[Begin MATERIAL SHOWN]

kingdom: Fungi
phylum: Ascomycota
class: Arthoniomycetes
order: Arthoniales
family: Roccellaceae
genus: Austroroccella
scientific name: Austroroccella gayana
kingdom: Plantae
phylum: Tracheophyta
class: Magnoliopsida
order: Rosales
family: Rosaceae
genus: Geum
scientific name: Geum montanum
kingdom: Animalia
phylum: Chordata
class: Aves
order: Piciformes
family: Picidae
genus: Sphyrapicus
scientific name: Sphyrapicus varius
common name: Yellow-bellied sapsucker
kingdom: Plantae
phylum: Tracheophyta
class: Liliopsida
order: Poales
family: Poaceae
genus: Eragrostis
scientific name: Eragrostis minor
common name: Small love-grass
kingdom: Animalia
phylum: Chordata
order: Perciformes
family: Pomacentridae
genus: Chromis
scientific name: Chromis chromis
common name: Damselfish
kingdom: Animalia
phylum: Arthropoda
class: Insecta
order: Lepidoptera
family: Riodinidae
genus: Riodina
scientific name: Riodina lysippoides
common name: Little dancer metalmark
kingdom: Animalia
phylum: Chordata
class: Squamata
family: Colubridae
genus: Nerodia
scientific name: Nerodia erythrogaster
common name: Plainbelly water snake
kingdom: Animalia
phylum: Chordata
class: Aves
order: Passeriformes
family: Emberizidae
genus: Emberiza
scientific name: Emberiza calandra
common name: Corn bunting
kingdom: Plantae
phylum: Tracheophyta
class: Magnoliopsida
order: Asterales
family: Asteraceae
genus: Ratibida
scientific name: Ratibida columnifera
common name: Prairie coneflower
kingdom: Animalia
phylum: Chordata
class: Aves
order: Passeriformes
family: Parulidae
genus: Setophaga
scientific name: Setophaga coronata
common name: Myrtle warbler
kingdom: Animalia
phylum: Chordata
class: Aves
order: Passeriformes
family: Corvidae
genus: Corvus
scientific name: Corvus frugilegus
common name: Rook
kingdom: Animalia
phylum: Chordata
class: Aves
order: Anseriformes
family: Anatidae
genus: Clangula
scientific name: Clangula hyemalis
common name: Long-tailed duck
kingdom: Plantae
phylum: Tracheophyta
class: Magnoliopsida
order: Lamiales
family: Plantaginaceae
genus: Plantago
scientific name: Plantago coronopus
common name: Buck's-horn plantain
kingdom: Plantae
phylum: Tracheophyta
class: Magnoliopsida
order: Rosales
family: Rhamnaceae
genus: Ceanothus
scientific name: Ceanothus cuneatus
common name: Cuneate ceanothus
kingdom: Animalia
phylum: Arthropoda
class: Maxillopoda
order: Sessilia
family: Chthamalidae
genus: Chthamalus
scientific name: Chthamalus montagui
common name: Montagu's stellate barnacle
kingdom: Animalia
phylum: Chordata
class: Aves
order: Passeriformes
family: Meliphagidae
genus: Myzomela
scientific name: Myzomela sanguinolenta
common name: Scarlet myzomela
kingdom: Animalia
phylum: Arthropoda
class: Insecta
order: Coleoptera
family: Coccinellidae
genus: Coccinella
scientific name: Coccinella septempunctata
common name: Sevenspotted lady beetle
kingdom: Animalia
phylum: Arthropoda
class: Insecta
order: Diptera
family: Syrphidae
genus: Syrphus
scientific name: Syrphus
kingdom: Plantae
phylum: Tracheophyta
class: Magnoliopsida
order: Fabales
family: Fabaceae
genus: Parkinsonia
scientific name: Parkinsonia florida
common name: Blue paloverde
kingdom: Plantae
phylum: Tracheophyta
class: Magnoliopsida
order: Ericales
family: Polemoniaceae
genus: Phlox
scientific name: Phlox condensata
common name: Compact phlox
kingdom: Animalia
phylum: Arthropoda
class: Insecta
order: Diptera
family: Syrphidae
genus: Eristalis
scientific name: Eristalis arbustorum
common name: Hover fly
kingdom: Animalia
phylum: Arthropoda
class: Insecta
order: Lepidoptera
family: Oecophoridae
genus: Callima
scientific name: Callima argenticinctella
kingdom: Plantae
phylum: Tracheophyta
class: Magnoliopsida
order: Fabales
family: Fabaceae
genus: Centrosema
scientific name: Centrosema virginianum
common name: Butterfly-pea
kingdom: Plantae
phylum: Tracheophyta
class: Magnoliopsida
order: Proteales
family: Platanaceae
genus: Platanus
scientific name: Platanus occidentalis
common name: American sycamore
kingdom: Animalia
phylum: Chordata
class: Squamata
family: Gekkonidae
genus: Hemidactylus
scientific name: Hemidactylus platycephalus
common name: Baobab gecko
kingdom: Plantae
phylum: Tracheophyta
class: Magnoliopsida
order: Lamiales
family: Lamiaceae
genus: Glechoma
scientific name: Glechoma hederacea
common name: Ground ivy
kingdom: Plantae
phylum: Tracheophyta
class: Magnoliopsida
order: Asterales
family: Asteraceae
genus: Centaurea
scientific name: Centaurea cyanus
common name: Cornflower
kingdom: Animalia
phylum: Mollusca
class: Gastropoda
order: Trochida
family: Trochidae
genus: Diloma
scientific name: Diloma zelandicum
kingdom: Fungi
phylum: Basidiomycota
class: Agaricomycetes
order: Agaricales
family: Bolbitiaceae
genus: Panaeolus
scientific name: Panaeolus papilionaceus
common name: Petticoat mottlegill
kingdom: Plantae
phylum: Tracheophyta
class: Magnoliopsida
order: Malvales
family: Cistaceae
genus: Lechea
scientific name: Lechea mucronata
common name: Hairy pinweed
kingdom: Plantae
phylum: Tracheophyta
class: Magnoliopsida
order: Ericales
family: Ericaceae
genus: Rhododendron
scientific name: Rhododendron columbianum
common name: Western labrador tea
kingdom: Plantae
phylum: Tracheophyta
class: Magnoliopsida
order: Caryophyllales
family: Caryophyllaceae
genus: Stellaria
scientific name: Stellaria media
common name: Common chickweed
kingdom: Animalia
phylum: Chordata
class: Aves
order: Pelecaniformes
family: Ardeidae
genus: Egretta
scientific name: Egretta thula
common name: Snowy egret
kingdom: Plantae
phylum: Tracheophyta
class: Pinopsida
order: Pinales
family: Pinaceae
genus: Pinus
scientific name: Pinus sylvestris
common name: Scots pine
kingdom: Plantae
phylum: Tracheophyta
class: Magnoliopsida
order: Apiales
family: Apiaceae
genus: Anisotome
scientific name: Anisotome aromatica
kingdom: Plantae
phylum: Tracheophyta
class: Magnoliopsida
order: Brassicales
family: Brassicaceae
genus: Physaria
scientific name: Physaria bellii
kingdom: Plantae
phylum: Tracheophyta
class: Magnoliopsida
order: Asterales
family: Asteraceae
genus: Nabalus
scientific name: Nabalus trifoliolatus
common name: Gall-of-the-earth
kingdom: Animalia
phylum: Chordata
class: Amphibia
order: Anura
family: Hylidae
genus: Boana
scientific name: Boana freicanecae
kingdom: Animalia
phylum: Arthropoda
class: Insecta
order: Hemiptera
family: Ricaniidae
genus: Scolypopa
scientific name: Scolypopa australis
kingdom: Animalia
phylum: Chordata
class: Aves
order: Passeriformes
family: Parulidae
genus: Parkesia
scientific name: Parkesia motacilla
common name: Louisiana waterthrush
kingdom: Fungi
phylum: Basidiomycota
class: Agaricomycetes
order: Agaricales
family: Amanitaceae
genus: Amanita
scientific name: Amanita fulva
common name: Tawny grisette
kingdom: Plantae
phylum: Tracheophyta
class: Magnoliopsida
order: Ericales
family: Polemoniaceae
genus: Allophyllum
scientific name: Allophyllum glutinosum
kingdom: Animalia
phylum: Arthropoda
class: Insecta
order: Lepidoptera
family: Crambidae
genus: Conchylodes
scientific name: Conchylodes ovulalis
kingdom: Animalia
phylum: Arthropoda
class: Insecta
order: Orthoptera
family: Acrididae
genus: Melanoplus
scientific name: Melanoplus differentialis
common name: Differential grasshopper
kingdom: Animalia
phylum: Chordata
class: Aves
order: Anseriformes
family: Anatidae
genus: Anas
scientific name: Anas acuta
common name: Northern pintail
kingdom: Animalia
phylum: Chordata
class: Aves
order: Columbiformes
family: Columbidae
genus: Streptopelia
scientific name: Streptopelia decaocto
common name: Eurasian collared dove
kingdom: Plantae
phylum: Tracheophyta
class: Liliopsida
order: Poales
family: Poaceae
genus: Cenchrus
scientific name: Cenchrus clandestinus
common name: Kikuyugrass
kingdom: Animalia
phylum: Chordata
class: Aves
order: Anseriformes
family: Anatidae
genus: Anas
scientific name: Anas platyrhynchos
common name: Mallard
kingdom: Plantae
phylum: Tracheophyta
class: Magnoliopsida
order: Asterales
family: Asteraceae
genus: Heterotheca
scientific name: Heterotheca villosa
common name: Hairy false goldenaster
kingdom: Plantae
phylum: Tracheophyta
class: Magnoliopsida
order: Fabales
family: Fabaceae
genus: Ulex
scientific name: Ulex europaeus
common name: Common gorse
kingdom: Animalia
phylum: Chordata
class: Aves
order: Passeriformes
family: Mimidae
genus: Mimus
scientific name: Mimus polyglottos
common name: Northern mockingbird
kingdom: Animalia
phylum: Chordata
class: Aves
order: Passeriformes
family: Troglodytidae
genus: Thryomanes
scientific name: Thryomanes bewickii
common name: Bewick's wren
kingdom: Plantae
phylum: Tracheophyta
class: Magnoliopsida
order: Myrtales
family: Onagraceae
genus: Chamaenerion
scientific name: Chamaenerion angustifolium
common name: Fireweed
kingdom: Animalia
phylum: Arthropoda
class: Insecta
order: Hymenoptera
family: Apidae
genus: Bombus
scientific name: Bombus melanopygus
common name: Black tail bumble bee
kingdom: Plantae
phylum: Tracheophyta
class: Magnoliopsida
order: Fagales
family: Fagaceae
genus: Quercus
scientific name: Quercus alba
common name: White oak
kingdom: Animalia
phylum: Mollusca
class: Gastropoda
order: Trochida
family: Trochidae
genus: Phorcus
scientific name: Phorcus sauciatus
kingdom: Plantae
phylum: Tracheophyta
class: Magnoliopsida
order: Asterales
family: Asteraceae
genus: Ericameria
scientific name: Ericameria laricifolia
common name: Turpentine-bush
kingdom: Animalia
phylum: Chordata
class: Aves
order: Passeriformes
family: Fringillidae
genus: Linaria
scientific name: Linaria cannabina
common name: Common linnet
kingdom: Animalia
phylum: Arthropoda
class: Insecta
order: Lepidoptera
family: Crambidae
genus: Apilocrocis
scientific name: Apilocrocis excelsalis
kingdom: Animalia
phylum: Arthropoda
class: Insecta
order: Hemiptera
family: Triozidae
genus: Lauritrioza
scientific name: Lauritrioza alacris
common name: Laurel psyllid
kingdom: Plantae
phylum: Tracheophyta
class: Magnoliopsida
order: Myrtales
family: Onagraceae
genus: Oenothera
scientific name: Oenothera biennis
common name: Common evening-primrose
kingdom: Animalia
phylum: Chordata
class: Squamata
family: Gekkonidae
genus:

[End MATERIAL SHOWN]

GIVEN INSTRUCTION >> Please rewrite the entries from the line containing "genus: Oenothera" through the end of the entries, both included, with "common name" changed to "vernacular name" and nothing else altered.

RESPONSE TO THE EXERCISE >>
genus: Oenothera
scientific name: Oenothera biennis
vernacular name: Common evening-primrose
kingdom: Animalia
phylum: Chordata
class: Squamata
family: Gekkonidae
genus:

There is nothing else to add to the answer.